**Source data**
----------------------------------------

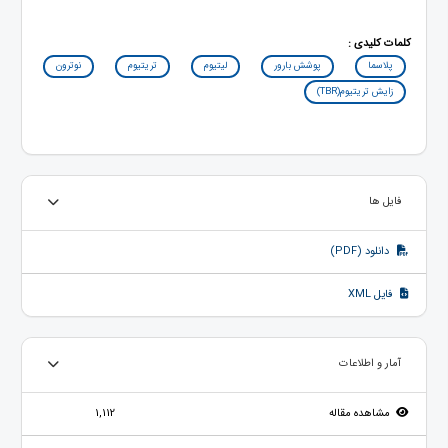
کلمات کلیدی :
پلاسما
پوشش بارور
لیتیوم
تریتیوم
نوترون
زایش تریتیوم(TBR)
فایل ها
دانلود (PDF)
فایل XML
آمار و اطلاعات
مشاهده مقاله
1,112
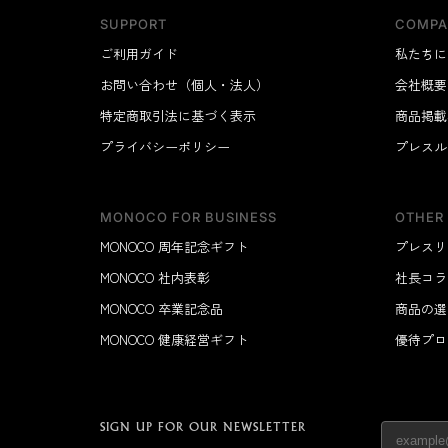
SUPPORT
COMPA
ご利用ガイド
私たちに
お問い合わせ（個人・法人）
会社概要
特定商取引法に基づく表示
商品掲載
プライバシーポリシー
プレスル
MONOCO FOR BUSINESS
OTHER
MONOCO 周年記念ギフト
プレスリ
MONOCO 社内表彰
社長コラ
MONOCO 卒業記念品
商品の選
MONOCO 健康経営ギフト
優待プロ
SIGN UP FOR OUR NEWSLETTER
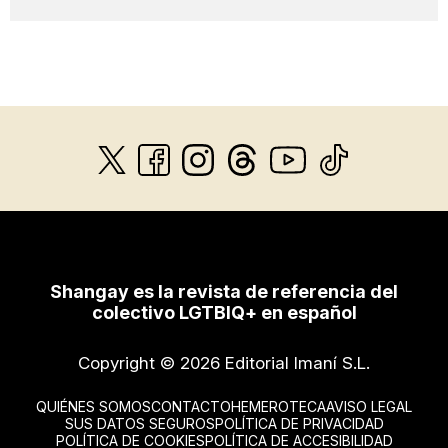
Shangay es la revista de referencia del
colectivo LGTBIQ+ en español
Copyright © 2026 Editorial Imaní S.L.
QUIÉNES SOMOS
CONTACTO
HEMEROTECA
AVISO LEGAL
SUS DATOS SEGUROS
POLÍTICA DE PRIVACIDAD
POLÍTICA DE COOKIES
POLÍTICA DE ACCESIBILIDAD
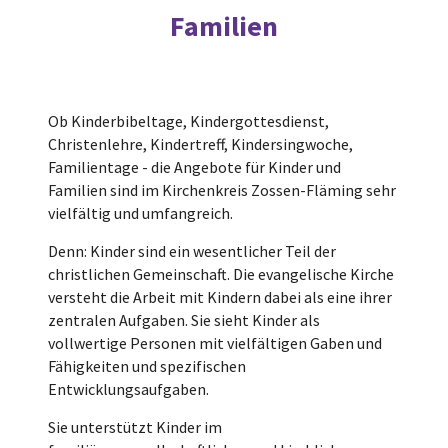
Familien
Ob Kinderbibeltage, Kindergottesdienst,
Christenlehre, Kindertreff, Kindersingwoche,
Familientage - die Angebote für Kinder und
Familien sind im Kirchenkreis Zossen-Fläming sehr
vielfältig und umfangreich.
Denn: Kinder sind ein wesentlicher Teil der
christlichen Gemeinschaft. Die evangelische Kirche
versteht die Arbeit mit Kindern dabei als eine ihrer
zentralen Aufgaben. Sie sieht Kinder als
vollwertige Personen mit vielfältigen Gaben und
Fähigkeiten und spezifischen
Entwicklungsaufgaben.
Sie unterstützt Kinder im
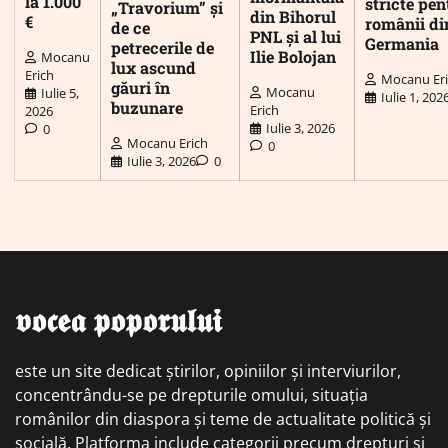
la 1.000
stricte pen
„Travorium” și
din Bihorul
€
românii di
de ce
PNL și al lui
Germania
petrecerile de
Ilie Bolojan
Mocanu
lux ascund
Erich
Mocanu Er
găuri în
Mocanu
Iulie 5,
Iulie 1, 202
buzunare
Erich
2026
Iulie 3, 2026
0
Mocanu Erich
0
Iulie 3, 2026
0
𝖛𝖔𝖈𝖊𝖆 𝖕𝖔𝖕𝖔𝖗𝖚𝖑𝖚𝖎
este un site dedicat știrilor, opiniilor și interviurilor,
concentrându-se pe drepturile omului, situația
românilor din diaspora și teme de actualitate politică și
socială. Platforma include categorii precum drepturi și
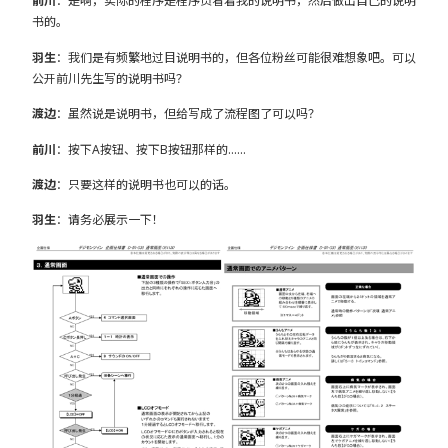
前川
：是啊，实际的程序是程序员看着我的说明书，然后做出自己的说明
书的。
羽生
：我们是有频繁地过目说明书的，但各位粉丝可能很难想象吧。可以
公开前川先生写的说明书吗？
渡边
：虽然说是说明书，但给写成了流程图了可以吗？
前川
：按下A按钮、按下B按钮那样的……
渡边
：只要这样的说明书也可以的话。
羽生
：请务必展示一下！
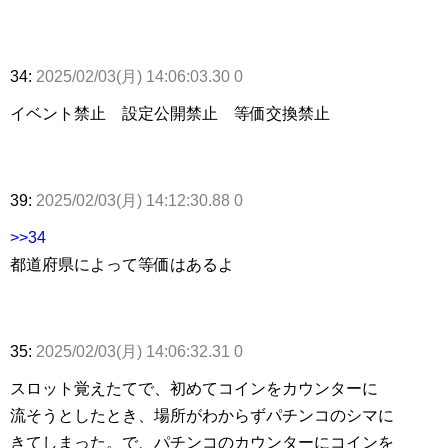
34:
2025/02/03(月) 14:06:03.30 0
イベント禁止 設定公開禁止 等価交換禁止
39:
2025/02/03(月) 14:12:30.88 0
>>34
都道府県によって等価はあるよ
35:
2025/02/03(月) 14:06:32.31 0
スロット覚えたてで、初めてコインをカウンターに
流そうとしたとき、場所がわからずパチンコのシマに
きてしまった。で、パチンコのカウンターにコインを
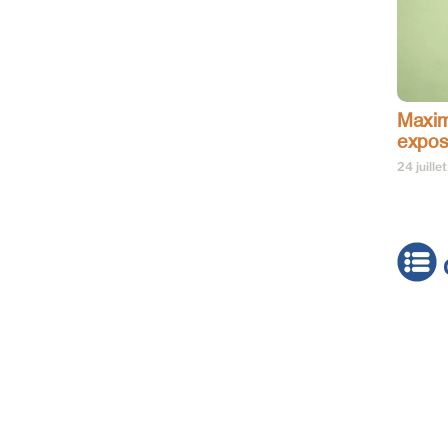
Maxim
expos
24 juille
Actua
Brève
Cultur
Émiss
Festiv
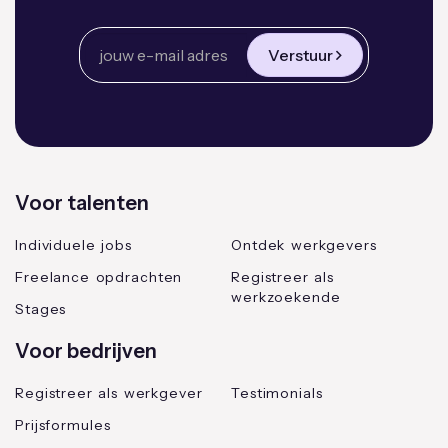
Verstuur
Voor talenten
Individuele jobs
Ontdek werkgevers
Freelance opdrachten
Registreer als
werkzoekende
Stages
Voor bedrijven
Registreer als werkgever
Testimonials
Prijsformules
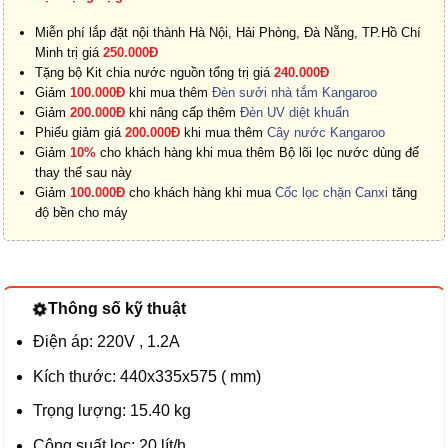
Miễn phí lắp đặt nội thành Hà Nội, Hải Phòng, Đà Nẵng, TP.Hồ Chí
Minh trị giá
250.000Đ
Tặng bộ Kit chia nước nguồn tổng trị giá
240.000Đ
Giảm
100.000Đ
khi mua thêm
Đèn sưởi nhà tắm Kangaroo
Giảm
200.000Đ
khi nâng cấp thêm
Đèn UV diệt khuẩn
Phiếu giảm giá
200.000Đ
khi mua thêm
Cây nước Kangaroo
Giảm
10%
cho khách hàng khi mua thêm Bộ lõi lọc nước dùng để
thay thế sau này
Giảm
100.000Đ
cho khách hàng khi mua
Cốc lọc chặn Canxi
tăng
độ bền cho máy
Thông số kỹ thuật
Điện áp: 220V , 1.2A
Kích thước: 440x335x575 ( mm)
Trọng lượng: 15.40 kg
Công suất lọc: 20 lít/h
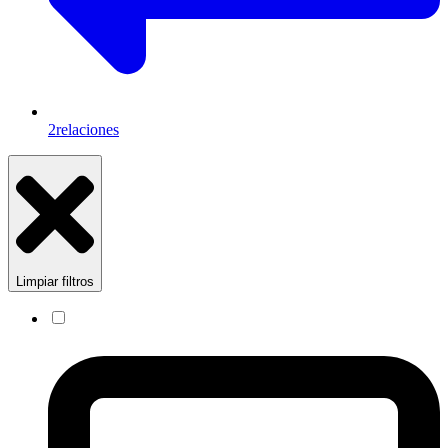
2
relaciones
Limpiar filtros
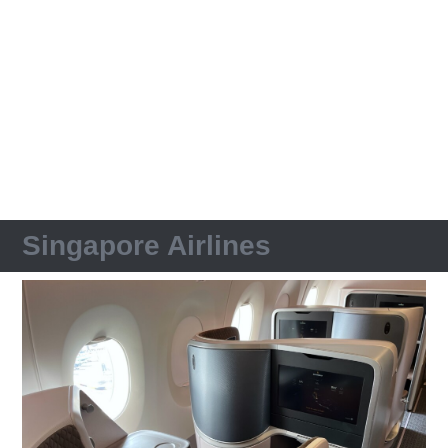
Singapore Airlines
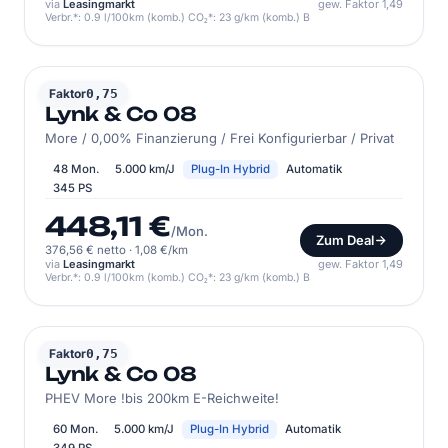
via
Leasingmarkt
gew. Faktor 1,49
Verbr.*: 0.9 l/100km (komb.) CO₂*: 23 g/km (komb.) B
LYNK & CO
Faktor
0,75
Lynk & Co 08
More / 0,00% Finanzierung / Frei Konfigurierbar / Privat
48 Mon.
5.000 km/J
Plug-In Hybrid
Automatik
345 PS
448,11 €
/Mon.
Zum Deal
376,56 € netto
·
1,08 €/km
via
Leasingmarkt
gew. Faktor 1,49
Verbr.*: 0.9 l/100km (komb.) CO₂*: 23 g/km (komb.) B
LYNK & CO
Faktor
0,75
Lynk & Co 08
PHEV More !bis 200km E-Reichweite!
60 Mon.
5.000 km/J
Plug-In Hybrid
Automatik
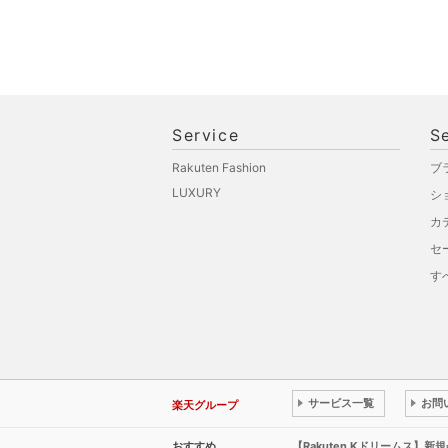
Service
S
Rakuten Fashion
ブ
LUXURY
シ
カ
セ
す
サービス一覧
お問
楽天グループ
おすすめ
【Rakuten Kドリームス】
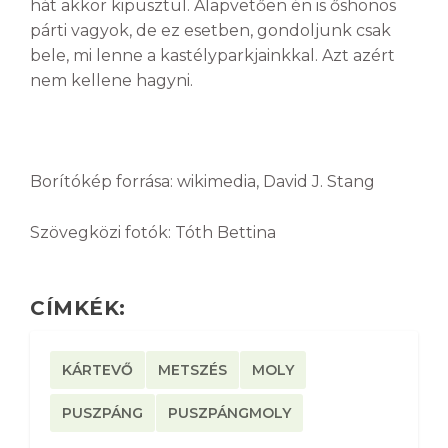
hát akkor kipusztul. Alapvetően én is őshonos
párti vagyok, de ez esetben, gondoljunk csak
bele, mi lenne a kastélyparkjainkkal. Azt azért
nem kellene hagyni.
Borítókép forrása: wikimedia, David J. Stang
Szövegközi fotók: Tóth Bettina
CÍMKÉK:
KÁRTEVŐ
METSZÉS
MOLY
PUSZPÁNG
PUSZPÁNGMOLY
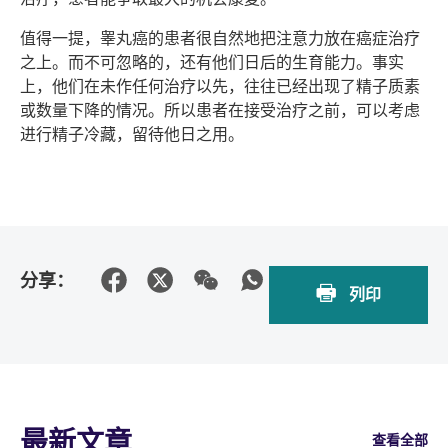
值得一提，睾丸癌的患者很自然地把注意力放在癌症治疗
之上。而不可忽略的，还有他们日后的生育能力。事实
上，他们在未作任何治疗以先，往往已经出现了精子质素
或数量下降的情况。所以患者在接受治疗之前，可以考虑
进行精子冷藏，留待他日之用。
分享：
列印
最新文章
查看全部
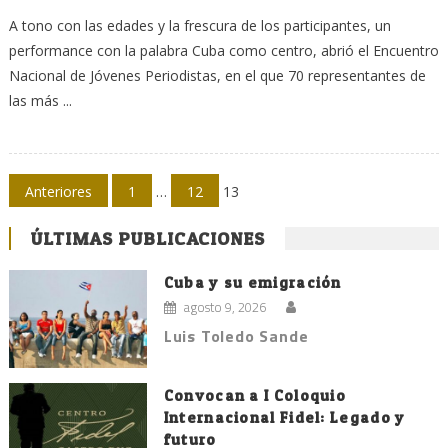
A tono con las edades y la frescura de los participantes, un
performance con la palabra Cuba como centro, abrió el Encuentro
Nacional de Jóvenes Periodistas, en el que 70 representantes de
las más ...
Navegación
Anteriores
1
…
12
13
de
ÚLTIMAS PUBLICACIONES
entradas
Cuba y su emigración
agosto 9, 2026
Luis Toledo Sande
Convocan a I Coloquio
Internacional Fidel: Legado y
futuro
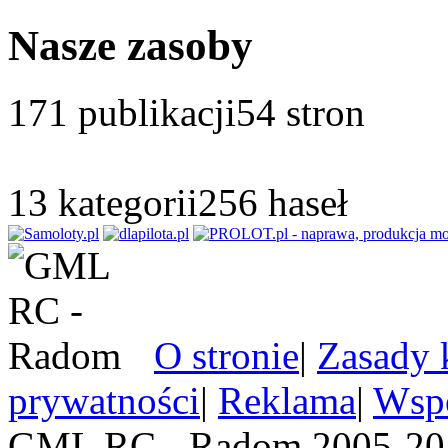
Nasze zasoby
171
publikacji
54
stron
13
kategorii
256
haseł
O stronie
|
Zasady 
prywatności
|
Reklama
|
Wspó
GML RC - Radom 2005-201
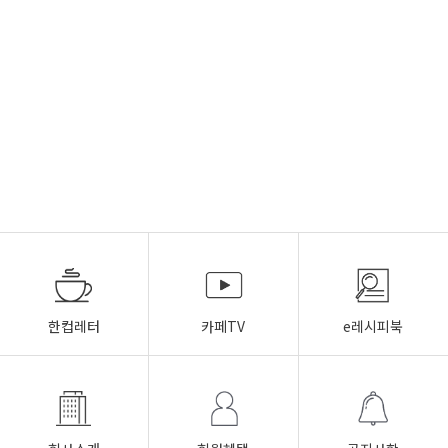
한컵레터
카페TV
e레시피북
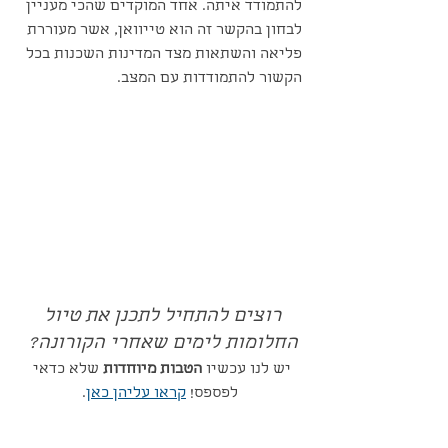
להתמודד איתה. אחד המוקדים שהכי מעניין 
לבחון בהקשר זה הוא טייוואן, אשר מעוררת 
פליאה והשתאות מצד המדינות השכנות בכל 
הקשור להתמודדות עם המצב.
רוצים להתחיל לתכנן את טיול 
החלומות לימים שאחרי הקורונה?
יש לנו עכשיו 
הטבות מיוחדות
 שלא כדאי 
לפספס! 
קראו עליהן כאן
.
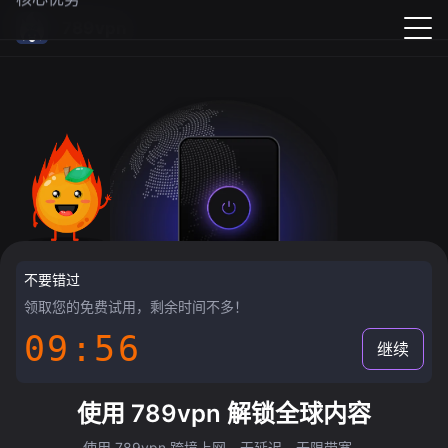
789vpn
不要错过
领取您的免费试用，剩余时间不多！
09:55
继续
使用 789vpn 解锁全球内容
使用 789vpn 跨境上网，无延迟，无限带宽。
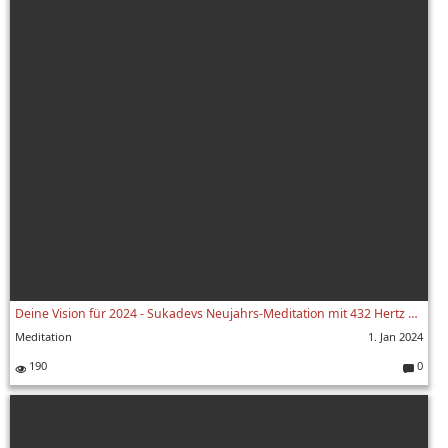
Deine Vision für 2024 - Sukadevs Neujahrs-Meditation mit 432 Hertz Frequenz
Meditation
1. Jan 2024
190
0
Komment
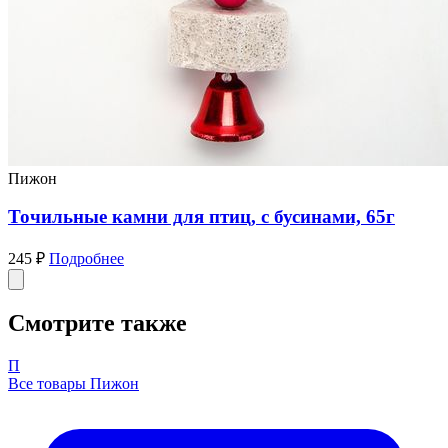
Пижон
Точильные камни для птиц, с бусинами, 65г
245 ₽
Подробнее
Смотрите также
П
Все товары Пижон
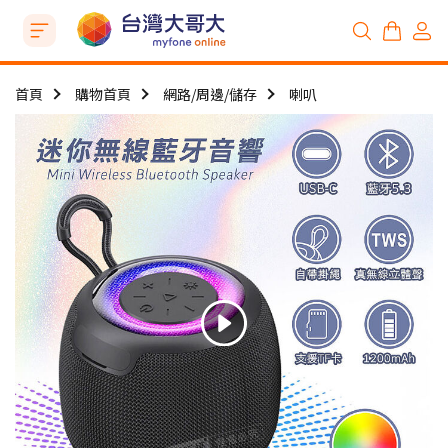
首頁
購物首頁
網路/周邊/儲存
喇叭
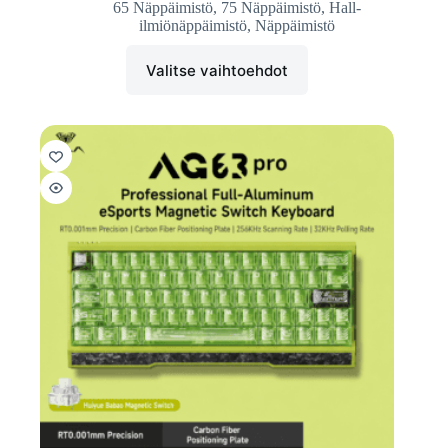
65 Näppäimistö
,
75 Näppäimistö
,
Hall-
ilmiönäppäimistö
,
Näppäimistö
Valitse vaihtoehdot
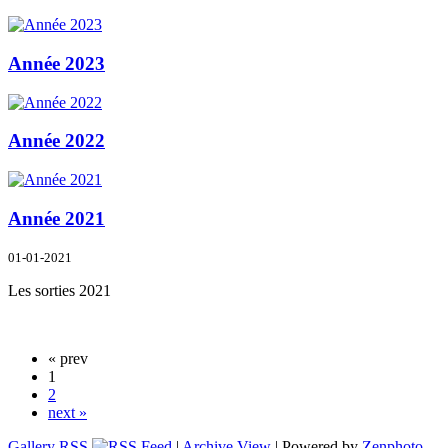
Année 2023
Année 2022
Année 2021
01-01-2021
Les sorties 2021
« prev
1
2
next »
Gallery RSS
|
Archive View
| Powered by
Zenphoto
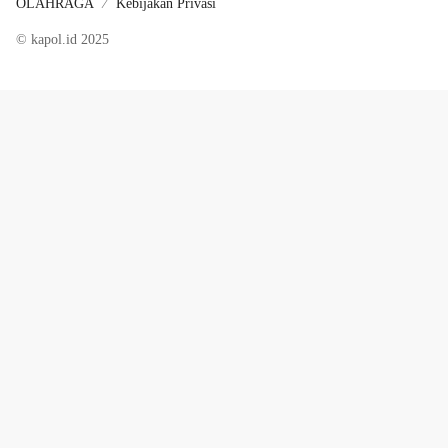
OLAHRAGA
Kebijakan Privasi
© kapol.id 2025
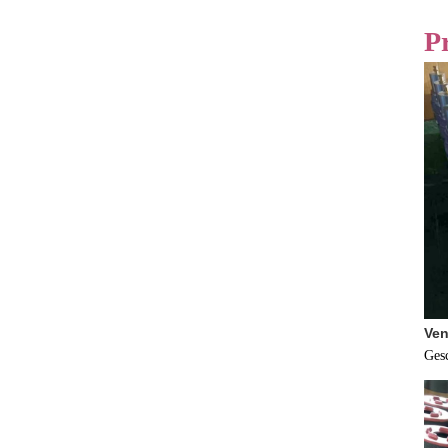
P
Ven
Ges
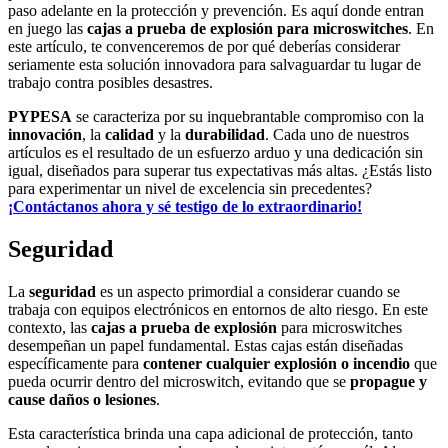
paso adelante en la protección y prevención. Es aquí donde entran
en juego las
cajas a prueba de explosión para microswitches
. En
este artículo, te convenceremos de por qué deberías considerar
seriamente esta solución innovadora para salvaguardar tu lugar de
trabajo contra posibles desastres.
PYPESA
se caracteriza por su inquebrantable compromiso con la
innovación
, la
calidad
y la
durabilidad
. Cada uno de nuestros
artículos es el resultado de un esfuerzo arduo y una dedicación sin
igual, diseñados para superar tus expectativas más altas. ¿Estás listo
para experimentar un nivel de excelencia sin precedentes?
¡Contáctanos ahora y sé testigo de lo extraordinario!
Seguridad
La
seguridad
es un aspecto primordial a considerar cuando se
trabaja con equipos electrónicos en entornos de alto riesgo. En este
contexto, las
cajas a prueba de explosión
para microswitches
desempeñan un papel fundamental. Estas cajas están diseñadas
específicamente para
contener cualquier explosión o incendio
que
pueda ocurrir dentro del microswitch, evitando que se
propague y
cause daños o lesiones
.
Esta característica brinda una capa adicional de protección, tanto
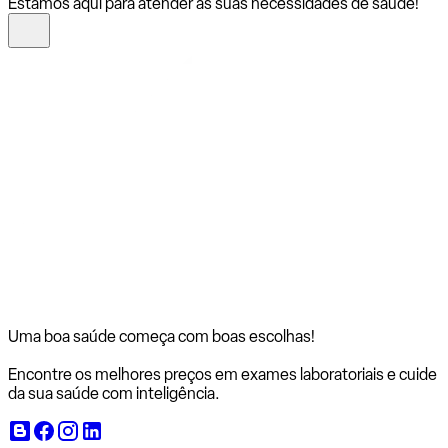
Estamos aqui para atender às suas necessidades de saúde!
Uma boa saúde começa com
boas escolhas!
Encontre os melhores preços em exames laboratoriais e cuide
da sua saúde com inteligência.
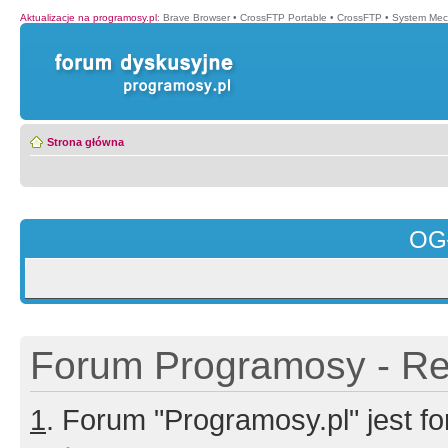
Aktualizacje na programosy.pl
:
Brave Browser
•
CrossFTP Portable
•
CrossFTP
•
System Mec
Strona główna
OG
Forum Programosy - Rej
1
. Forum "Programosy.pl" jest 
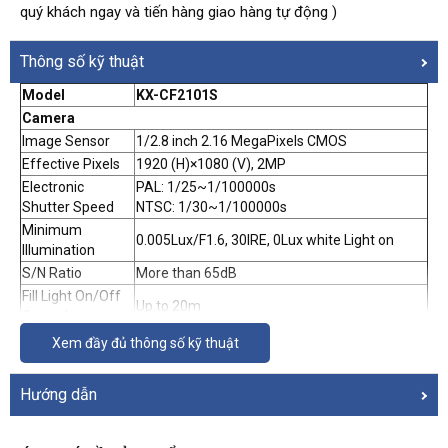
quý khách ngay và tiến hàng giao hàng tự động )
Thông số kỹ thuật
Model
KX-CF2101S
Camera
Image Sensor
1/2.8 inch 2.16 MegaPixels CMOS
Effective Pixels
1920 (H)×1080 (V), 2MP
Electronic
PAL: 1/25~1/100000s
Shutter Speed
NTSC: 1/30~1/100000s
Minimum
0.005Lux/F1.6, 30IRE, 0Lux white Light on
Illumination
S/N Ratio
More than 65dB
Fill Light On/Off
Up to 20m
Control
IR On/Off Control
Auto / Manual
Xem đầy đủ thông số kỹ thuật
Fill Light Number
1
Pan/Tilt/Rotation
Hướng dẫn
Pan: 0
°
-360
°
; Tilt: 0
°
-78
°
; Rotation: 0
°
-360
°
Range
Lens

----------------------------------------

**Activity**
Using the entries above, repeat exactly the lines from the one with "hát akkor kipusztul. Alapvetően én is őshonos" to the one with "A tono con las", both included, and leave the pictures behind.

**Exercise solution**
hát akkor kipusztul. Alapvetően én is őshonos
párti vagyok, de ez esetben, gondoljunk csak
bele, mi lenne a kastélyparkjainkkal. Azt azért
nem kellene hagyni.
Borítókép forrása: wikimedia, David J. Stang
Szövegközi fotók: Tóth Bettina
CÍMKÉK:
KÁRTEVŐ
METSZÉS
MOLY
PUSZPÁNG
PUSZPÁNGMOLY
值得一提，睾丸癌的患者很自然地把注意力放在癌症治疗
之上。而不可忽略的，还有他们日后的生育能力。事实
上，他们在未作任何治疗以先，往往已经出现了精子质素
或数量下降的情况。所以患者在接受治疗之前，可以考虑
进行精子冷藏，留待他日之用。
分享：
列印
最新文章
查看全部
A tono con las edades y la frescura de los participantes, un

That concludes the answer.